Again, more at the link. I remind you that China's economy is the single biggest engine of world economic growth, accounting for more than a third of it since 2010. If that engine stalls, so does every other economy dependent on it, particularly those reliant on commodity sales to China.
Finally - and appearing to confirm both of the articles linked above - top commodity trader Andrew Hecht says that 'commodities point to a stock market correction'.
As gold, oil, copper and other commodities tumble to multiyear lows, one expert says the turmoil is far from over. In fact, he said the collapse could mean that a full-blown market correction is just around the corner.
"We're looking at real weakness in the stock market here in the U.S.," Andrew Hecht said Tuesday on CNBC's "Futures Now." "We've had a really good time in that market, and I think it's overdue for a correction."
Hecht, author of "How to Make Money with Commodities," said he's watching three commodities markets in particular: copper, oil and lumber. Hecht said copper is especially signaling a global slowdown, most notably in China.
Copper has fallen almost 17 percent this year to new six-year lows. Crude oil is down about 14 percent year to date, but saw a brief rally of 2 percent on Tuesday. Lumber has fallen about 22 percent this year.
Hecht said although August will see some volatility and bounces in commodities markets, there's still a lot more downside risk in all raw materials.
"We'll see a lot of moves like we're seeing in crude oil today, but I think once September, October settles in, we'll see another leg down in these commodity markets, and that does not bode well for equity markets in the U.S.," Hecht said.
More at the link.
(EDITED TO ADD: Bill Gross said today, shortly after I published this article, that the global economy is “dangerously close to deflationary growth”. Read the whole article for another warning flag from a very authoritative source.)
Folks, a lot of very knowledgeable people are raising all sorts of red flags about the world and US economy right now. (For example, speaking about July's employment numbers, Karl Denninger says bluntly, "That bodes very poorly for the economy over the intermediate and longer term.") I've written about them here many times before, but the chorus of warnings is becoming deafening. I won't be surprised to see a major correction later this year - in fact, I'll be surprised if one doesn't occur.
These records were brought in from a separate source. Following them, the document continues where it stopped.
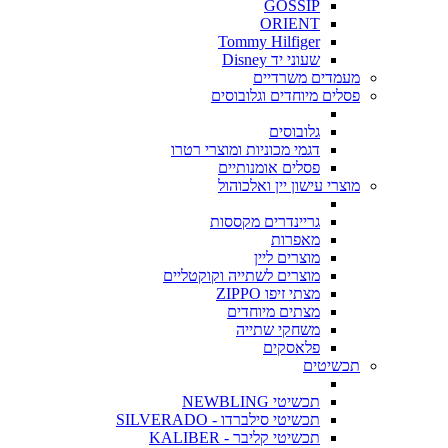
GOSSIP
ORIENT
Tommy Hilfiger
שעוני יד Disney
מעמדים משרדיים
פסלים מיוחדים וגלובוסים
גלובוסים
דגמי מכוניות ומוצרי רטרו
פסלים אומנותיים
מוצרי עישון יין ואלכוהול
גריינדרים מקססות
מאפרות
מוצרים ליין
מוצרים לשתייה וקוקטליים
מצתי זיפו ZIPPO
מצתים מיוחדים
משחקי שתייה
פלאסקים
תכשיטים
תכשיטי NEWBLING
תכשיטי סילברדו - SILVERADO
תכשיטי קליבר - KALIBER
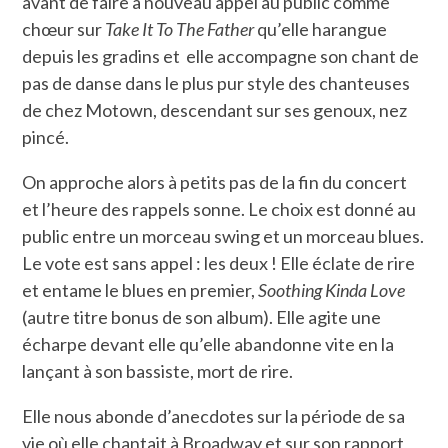
avant de faire à nouveau appel au public comme
chœur sur
Take It To The Father
qu’elle harangue
depuis les gradins et elle accompagne son chant de
pas de danse dans le plus pur style des chanteuses
de chez Motown, descendant sur ses genoux, nez
pincé.
On approche alors à petits pas de la fin du concert
et l’heure des rappels sonne. Le choix est donné au
public entre un morceau swing et un morceau blues.
Le vote est sans appel : les deux ! Elle éclate de rire
et entame le blues en premier,
Soothing Kinda Love
(autre titre bonus de son album). Elle agite une
écharpe devant elle qu’elle abandonne vite en la
lançant à son bassiste, mort de rire.
Elle nous abonde d’anecdotes sur la période de sa
vie où elle chantait à Broadway et sur son rapport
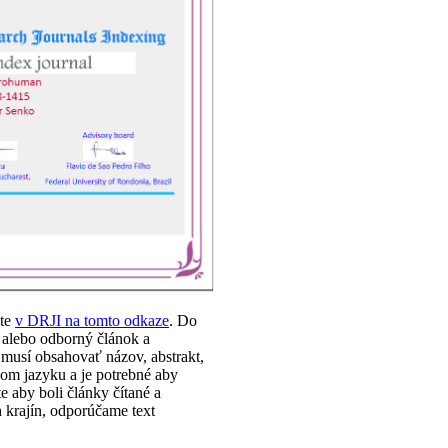
ete
v DRJI na tomto odkaze
. Do
alebo odborný článok a
musí obsahovať názov, abstrakt,
om jazyku a je potrebné aby
te aby boli články čítané a
 krajín, odporúčame text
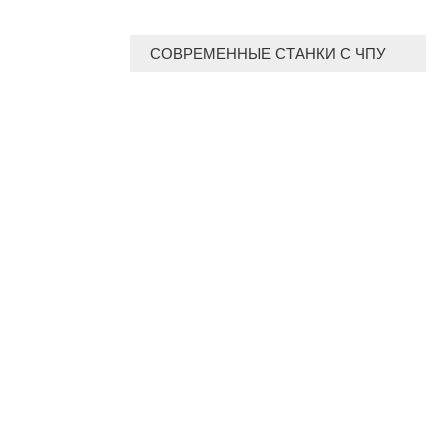
СОВРЕМЕННЫЕ СТАНКИ С ЧПУ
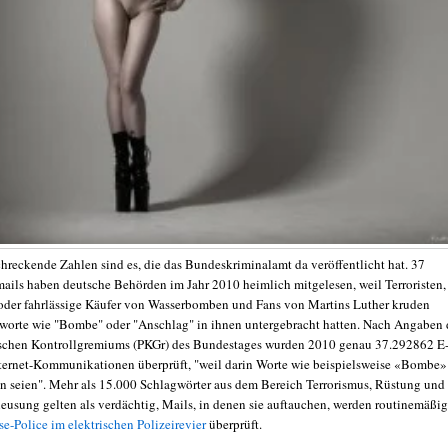
chreckende Zahlen sind es, die das Bundeskriminalamt da veröffentlicht hat. 37
ails haben deutsche Behörden im Jahr 2010 heimlich mitgelesen, weil Terroristen,
oder fahrlässige Käufer von Wasserbomben und Fans von Martins Luther kruden
worte wie "Bombe" oder "Anschlag" in ihnen untergebracht hatten. Nach Angaben 
schen Kontrollgremiums (PKGr) des Bundestages wurden 2010 genau 37.292862 E
ternet-Kommunikationen überprüft, "weil darin Worte wie beispielsweise «Bombe»
seien". Mehr als 15.000 Schlagwörter aus dem Bereich Terrorismus, Rüstung und
hleusung gelten als verdächtig, Mails, in denen sie auftauchen, werden routinemäßig
e-Police im elektrischen Polizeirevier
überprüft.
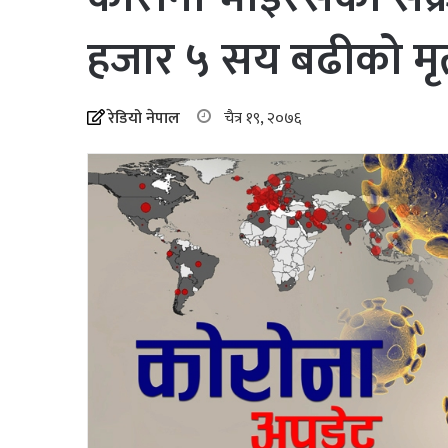
हजार ५ सय बढीको मृत्
रेडियो नेपाल
चैत्र १९, २०७६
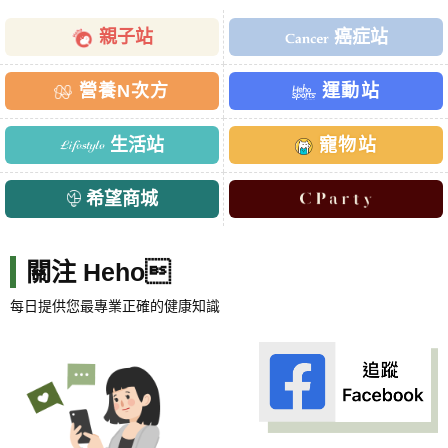
親子站
癌症站
營養N次方
運動站
生活站
寵物站
希望商城
關注 Heho
每日提供您最專業正確的健康知識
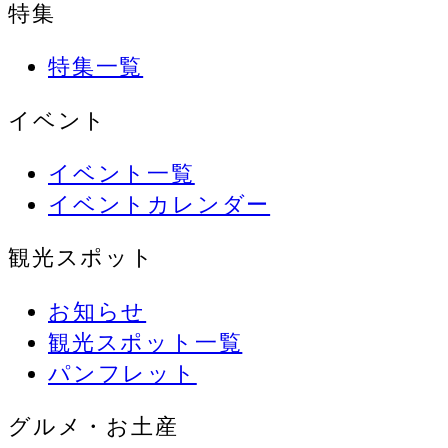
特集
特集一覧
イベント
イベント一覧
イベントカレンダー
観光スポット
お知らせ
観光スポット一覧
パンフレット
グルメ・お土産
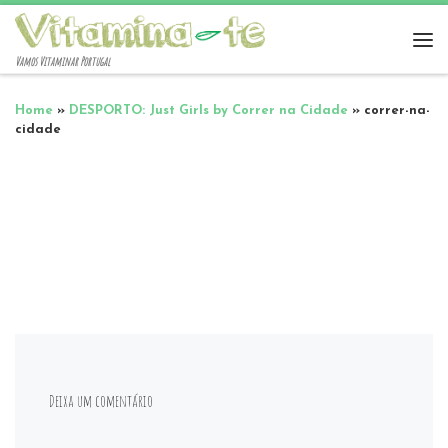
Vamos Vitaminar Portugal
Home
»
DESPORTO: Just Girls by Correr na Cidade
»
correr-na-
cidade
Deixa um comentário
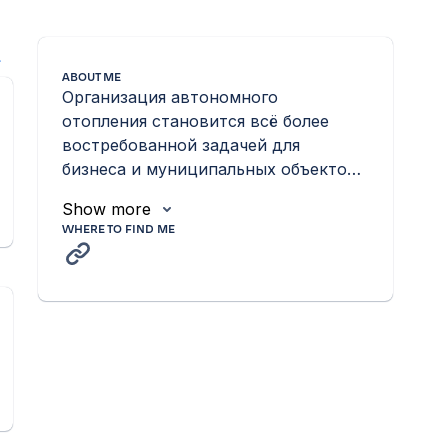
l
ABOUT ME
Организация автономного 
отопления становится всё более 
востребованной задачей для 
бизнеса и муниципальных объектов. 
Модульные котельные
Show more
WHERE TO FIND ME
n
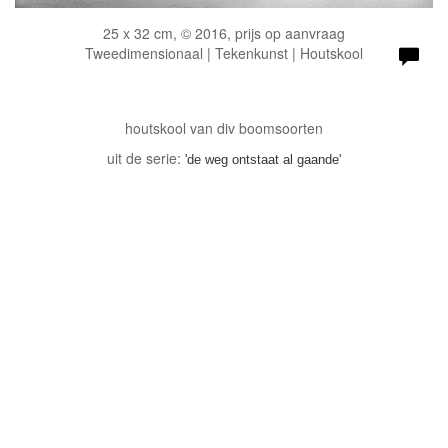
25 x 32 cm, © 2016, prijs op aanvraag
Tweedimensionaal | Tekenkunst | Houtskool
houtskool van div boomsoorten
uit de serie:
'de weg ontstaat al gaande'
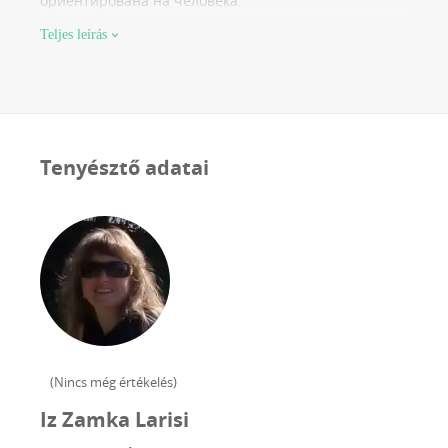
ориентирована на человека.
Teljes leírás
Tenyésztő adatai
(
Nincs még értékelés
)
Iz Zamka Larisi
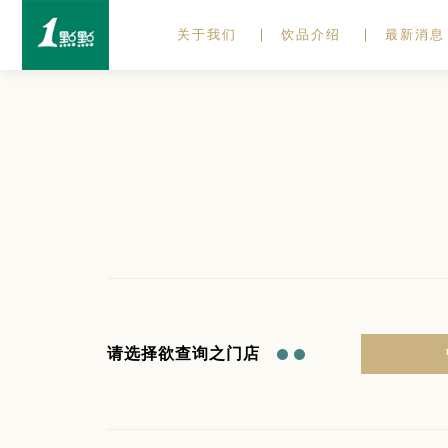
关于我们
饮品介绍
最新消息
请选择欲查询之门店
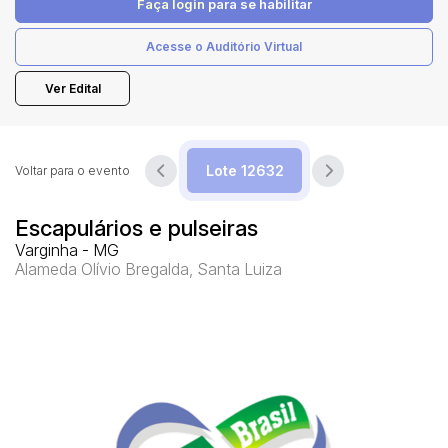
Faça login
para se habilitar
Acesse o Auditório Virtual
Pesquisar
Ver Edital
Voltar para o evento
Escapulários e pulseiras
Varginha - MG
Alameda Olívio Bregalda, Santa Luiza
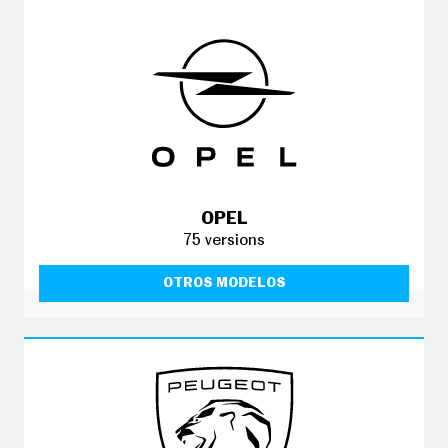
OPEL
75 versions
OTROS MODELOS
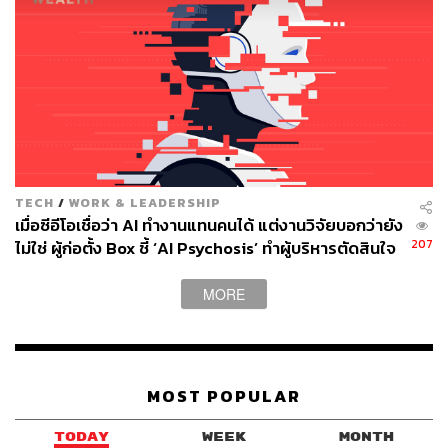
TECH
/
WORK & LEADERSHIP
เมื่อซีอีโอเชื่อว่า AI ทำงานแทนคนได้ แต่งานวิจัยบอกว่ายัง
207
ไม่ใช่ ผู้ก่อตั้ง Box ชี้ ‘AI Psychosis’ ทำผู้บริหารตัดสินใจ
ปลดคนจากสิ่งที่ไม่เคยลงมือ
MORE
MOST POPULAR
TODAY
WEEK
MONTH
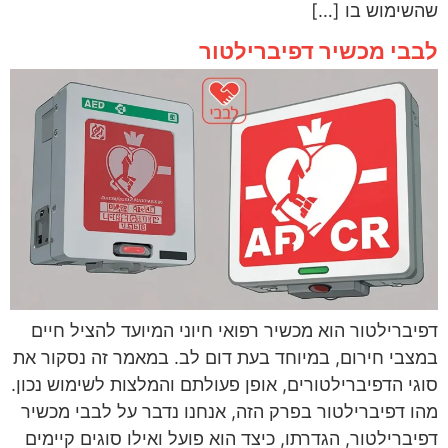
שהשימוש בו […]
לבבי מכשיר דפיברילטור
דפיברילטור הוא מכשיר רפואי חיוני המיועד להציל חיים
במצבי חירום, במיוחד בעת דום לב. במאמר זה נסקור את
סוגי הדפיברילטורים, אופן פעולתם והמלצות לשימוש נכון.
מהו דפיברילטור בפרק הזה, אנחנו נדבר על לבבי מכשיר
דפיברילטור, הגדרתו, כיצד הוא פועל ואילו סוגים קיימים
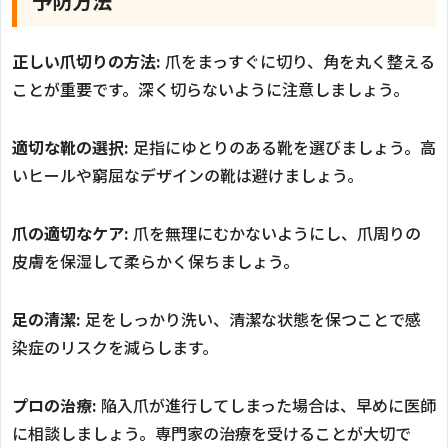
予防方法
正しい爪切りの方法:
爪をまっすぐに切り、角を丸く整える
ことが重要です。深く切らないように注意しましょう。
適切な靴の選択:
足指にゆとりのある靴を選びましょう。高
いヒールや窮屈なデザインの靴は避けましょう。
爪の適切なケア:
爪を無理にむかないようにし、爪周りの
皮膚を保湿して柔らかく保ちましょう。
足の清潔:
足をしっかり洗い、清潔な状態を保つことで感
染症のリスクを減らします。
プロの治療:
陥入爪が進行してしまった場合は、早めに医師
に相談しましょう。専門家の治療を受けることが大切で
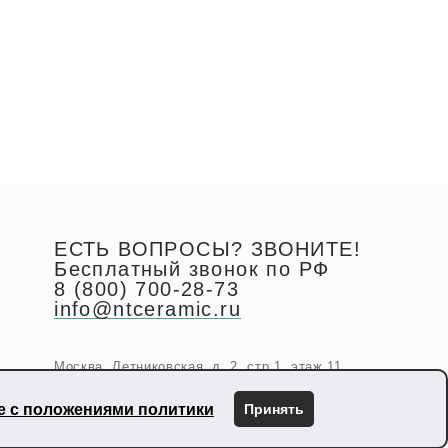
ЕСТЬ ВОПРОСЫ? ЗВОНИТЕ!
Бесплатный звонок по РФ
8 (800) 700-28-73
info@ntceramic.ru
Москва, Летниковская, д. 2, стр.1, этаж 11
ие с положениями политики
Принять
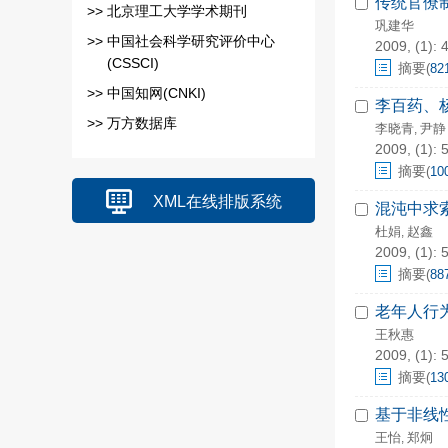
传统官僚
>>
北京理工大学学术期刊
巩建华
>>
中国社会科学研究评价中心
2009, (1): 
(CSSCI)
摘要
(
82
>>
中国知网(CNKI)
李百药、
>>
万方数据库
李晓青
尹静
,
2009, (1): 
摘要
(
10
XML在线排版系统
混沌中求
杜娟
赵鑫
,
2009, (1): 
摘要
(
88
老年人行
王秋惠
2009, (1): 
摘要
(
13
基于非线
王怡
郑炯
,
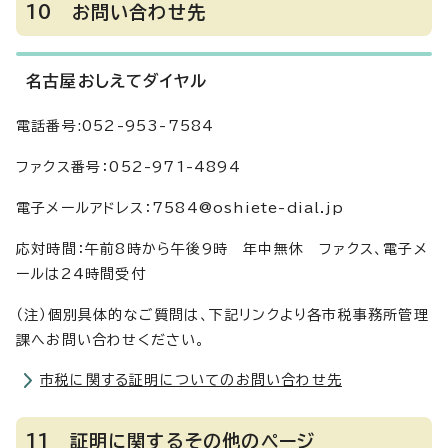
10 お問い合わせ先
名古屋おしえてダイヤル
電話番号:052-953-7584
ファクス番号：052-971-4894
電子メールアドレス：7584@oshiete-dial.jp
応対時間：午前8時から午後9時 年中無休 ファクス、電子メ
ールは24時間受付
（注）個別具体的なご質問は、下記リンクより各市税事務所管理
課へお問い合わせください。
市税に関する証明についてのお問い合わせ先
11 証明に関するその他のページ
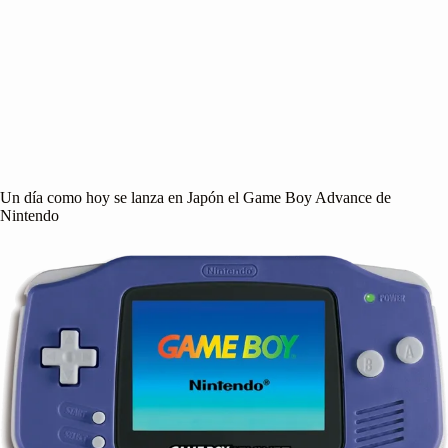
Un día como hoy se lanza en Japón el Game Boy Advance de
Nintendo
Keep your heads down and your powder dry, and make what preparations and take what precautions you can.
Peter
3 comments:
Thank you for the post. I've heard many of my office aquaintances mention that not only are they refusing to invest more in the stock market, they are pulling out of it entirely until it becomes more stable. They aren't very happy putting it in the bank because they are afraid of a bank holiday.
I didn't used to hear that before. Many of these folks used to comment about how paranoid the doomsayers were. Now, it appears they are receiving a dose of reality. Shakespeare said it well - BETTER THREE HOURS TOO SOON THAN A MINUTE LATE.
Thanks again - hope you are feeling better.
I've been called tone-deaf in the past; please extend appropriate gracious interpretation here:
I'm not familiar with your full posting history. Have you been warning of impending crisis for long? Have you stopped, modified, or updated your predictions? I'm growing concerned that it's easier and easier for non-professional observers such as ourselves to look at the current fundamental and derived state, say "Yup, still terrifying, throw another log on the signal fire", and thereby lose a good opportunity to make better predictions and analysis.
@Yorick: Yes, I've been warning about it for some time. You'll have to consult my archives for the details.
As for "making better predictions and analysis": all I (or any other commenter) can do is read the signs of the times and respond accordingly. I don't have a crystal ball.